Bu manzarayı görünce, iç savaşta olan ya da terörle boğuşan 3. dünya ülkelerinin meydanlarını, resmi binalarını ve turistik otellerini hatırladık. Onların da etrafı, güvenlik kaygısıyla beton bariyerlerle çevrilidir.
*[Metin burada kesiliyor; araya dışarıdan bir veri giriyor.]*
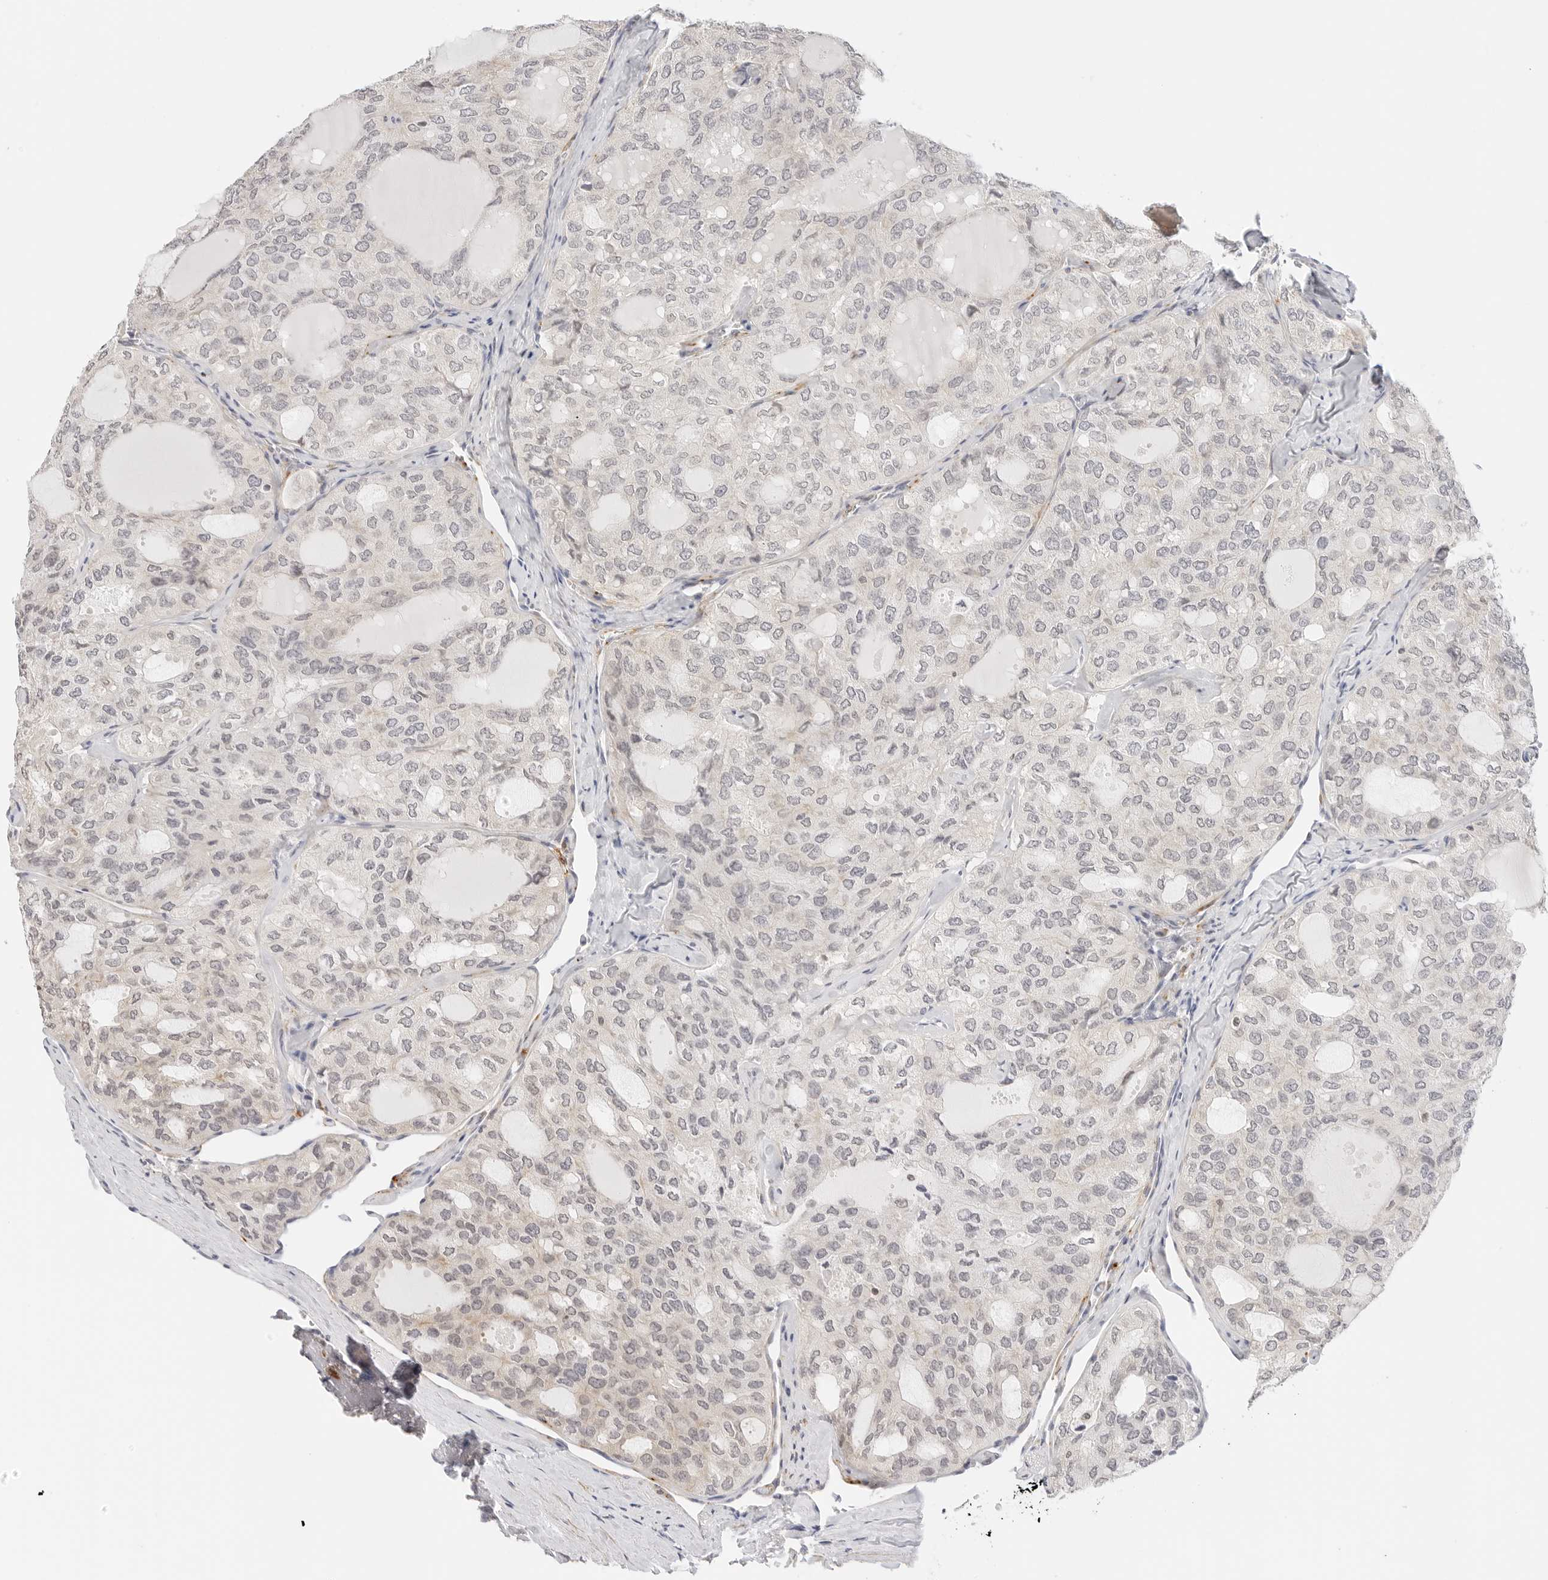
{"staining": {"intensity": "negative", "quantity": "none", "location": "none"}, "tissue": "thyroid cancer", "cell_type": "Tumor cells", "image_type": "cancer", "snomed": [{"axis": "morphology", "description": "Follicular adenoma carcinoma, NOS"}, {"axis": "topography", "description": "Thyroid gland"}], "caption": "Thyroid follicular adenoma carcinoma was stained to show a protein in brown. There is no significant expression in tumor cells.", "gene": "PCDH19", "patient": {"sex": "male", "age": 75}}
Polis ve asker kulübelerinin etrafına kum torbaları yığılmış, siperlikler yapılmıştır.
ABD’nin başkentinde halk, dükkânlarının sokağa bakan yüzlerini tahtalarla kapatmış. Herhangi bir terör eyleminin zarar ve ziyanından, mal ve mülklerini korumaya çalışıyorlar.
Yetkililer, halkın sokağa çıkmamasını ve devir teslim törenini evlerinden izlemesini, TV kanallarından sürekli anons ediyorlar.
Tüm dünyayı kendine gıpta ile baktıran ABD’ye ne oldu da bu hallere düştü, başkentini hayalet şehir haline getirdi?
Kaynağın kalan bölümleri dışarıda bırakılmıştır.